Rewrite every line of text in the records below as a JSON list of strings, one string per line, leaving out blank lines.

· · ·

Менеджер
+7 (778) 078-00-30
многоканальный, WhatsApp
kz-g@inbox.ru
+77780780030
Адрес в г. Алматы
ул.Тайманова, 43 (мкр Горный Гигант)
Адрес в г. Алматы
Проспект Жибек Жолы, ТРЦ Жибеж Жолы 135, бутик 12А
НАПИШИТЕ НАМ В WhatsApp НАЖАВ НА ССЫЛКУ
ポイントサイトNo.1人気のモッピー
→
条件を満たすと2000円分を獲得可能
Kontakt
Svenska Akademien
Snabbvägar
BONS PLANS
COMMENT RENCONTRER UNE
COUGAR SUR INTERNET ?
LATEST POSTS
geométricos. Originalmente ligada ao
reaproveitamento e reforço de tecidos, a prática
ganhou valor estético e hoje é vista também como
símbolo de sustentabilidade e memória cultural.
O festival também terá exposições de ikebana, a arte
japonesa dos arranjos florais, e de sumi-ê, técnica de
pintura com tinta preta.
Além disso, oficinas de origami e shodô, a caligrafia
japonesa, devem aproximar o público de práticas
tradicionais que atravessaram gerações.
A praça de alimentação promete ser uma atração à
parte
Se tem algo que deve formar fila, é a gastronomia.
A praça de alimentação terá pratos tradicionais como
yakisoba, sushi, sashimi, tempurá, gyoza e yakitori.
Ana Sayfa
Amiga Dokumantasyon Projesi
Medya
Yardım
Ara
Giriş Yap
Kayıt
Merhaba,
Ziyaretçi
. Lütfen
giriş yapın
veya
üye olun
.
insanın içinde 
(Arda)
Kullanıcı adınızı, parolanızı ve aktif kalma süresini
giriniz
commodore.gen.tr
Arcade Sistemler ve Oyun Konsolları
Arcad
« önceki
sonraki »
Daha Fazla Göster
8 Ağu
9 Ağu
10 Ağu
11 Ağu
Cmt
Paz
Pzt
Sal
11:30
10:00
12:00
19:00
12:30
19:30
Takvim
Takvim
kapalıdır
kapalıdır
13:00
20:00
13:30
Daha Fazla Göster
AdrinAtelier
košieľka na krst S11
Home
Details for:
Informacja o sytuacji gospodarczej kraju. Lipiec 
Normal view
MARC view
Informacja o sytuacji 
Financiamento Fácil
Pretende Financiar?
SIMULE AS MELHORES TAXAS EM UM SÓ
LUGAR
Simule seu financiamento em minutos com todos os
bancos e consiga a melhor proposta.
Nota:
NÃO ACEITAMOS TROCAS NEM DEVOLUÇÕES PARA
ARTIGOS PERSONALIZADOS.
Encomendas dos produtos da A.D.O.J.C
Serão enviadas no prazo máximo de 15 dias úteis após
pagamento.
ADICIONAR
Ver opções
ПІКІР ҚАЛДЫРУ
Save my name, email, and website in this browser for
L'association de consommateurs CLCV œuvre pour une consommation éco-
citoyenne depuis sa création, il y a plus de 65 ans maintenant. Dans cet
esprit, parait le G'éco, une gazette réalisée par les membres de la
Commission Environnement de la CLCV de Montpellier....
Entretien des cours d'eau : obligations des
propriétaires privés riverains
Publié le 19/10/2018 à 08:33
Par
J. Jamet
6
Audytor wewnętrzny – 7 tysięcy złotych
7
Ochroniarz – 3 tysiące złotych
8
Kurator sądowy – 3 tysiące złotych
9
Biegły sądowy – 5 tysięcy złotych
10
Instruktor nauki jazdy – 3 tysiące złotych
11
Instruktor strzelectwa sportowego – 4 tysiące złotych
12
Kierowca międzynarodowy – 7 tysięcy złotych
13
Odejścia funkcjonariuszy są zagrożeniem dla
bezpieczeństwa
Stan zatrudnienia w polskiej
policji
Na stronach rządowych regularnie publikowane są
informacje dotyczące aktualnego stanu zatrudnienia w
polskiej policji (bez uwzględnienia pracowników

· · ·

ANSWER BOX –
[
  "Менеджер",
  "+7 (778) 078-00-30",
  "многоканальный, WhatsApp",
  "kz-g@inbox.ru",
  "+77780780030",
  "Адрес в г. Алматы",
  "ул.Тайманова, 43 (мкр Горный Гигант)",
  "Адрес в г. Алматы",
  "Проспект Жибек Жолы, ТРЦ Жибеж Жолы 135, бутик 12А",
  "НАПИШИТЕ НАМ В WhatsApp НАЖАВ НА ССЫЛКУ",
  "ポイントサイトNo.1人気のモッピー",
  "→",
  "条件を満たすと2000円分を獲得可能",
  "Kontakt",
  "Svenska Akademien",
  "Snabbvägar",
  "BONS PLANS",
  "COMMENT RENCONTRER UNE",
  "COUGAR SUR INTERNET ?",
  "LATEST POSTS",
  "geométricos. Originalmente ligada ao",
  "reaproveitamento e reforço de tecidos, a prática",
  "ganhou valor estético e hoje é vista também como",
  "símbolo de sustentabilidade e memória cultural.",
  "O festival também terá exposições de ikebana, a arte",
  "japonesa dos arranjos florais, e de sumi-ê, técnica de",
  "pintura com tinta preta.",
  "Além disso, oficinas de origami e shodô, a caligrafia",
  "japonesa, devem aproximar o público de práticas",
  "tradicionais que atravessaram gerações.",
  "A praça de alimentação promete ser uma atração à",
  "parte",
  "Se tem algo que deve formar fila, é a gastronomia.",
  "A praça de alimentação terá pratos tradicionais como",
  "yakisoba, sushi, sashimi, tempurá, gyoza e yakitori.",
  "Ana Sayfa",
  "Amiga Dokumantasyon Projesi",
  "Medya",
  "Yardım",
  "Ara",
  "Giriş Yap",
  "Kayıt",
  "Merhaba,",
  "Ziyaretçi",
  ". Lütfen",
  "giriş yapın",
  "veya",
  "üye olun",
  ".",
  "insanın içinde ",
  "(Arda)",
  "Kullanıcı adınızı, parolanızı ve aktif kalma süresini",
  "giriniz",
  "commodore.gen.tr",
  "Arcade Sistemler ve Oyun Konsolları",
  "Arcad",
  "« önceki",
  "sonraki »",
  "Daha Fazla Göster",
  "8 Ağu",
  "9 Ağu",
  "10 Ağu",
  "11 Ağu",
  "Cmt",
  "Paz",
  "Pzt",
  "Sal",
  "11:30",
  "10:00",
  "12:00",
  "19:00",
  "12:30",
  "19:30",
  "Takvim",
  "Takvim",
  "kapalıdır",
  "kapalıdır",
  "13:00",
  "20:00",
  "13:30",
  "Daha Fazla Göster",
  "AdrinAtelier",
  "košieľka na krst S11",
  "Home",
  "Details for:",
  "Informacja o sytuacji gospodarczej kraju. Lipiec ",
  "Normal view",
  "MARC view",
  "Informacja o sytuacji ",
  "Financiamento Fácil",
  "Pretende Financiar?",
  "SIMULE AS MELHORES TAXAS EM UM SÓ",
  "LUGAR",
  "Simule seu financiamento em minutos com todos os",
  "bancos e consiga a melhor proposta.",
  "Nota:",
  "NÃO ACEITAMOS TROCAS NEM DEVOLUÇÕES PARA",
  "ARTIGOS PERSONALIZADOS.",
  "Encomendas dos produtos da A.D.O.J.C",
  "Serão enviadas no prazo máximo de 15 dias úteis após",
  "pagamento.",
  "ADICIONAR",
  "Ver opções",
  "ПІКІР ҚАЛДЫРУ",
  "Save my name, email, and website in this browser for",
  "L'association de consommateurs CLCV œuvre pour une consommation éco-",
  "citoyenne depuis sa création, il y a plus de 65 ans maintenant. Dans cet",
  "esprit, parait le G'éco, une gazette réalisée par les membres de la",
  "Commission Environnement de la CLCV de Montpellier....",
  "Entretien des cours d'eau : obligations des",
  "propriétaires privés riverains",
  "Publié le 19/10/2018 à 08:33",
  "Par",
  "J. Jamet",
  "6",
  "Audytor wewnętrzny – 7 tysięcy złotych",
  "7",
  "Ochroniarz – 3 tysiące złotych",
  "8",
  "Kurator sądowy – 3 tysiące złotych",
  "9",
  "Biegły sądowy – 5 tysięcy złotych",
  "10",
  "Instruktor nauki jazdy – 3 tysiące złotych",
  "11",
  "Instruktor strzelectwa sportowego – 4 tysiące złotych",
  "12",
  "Kierowca międzynarodowy – 7 tysięcy złotych",
  "13",
  "Odejścia funkcjonariuszy są zagrożeniem dla",
  "bezpieczeństwa",
  "Stan zatrudnienia w polskiej",
  "policji",
  "Na stronach rządowych regularnie publikowane są",
  "informacje dotyczące aktualnego stanu zatrudnienia w",
  "polskiej policji (bez uwzględnienia pracowników"
]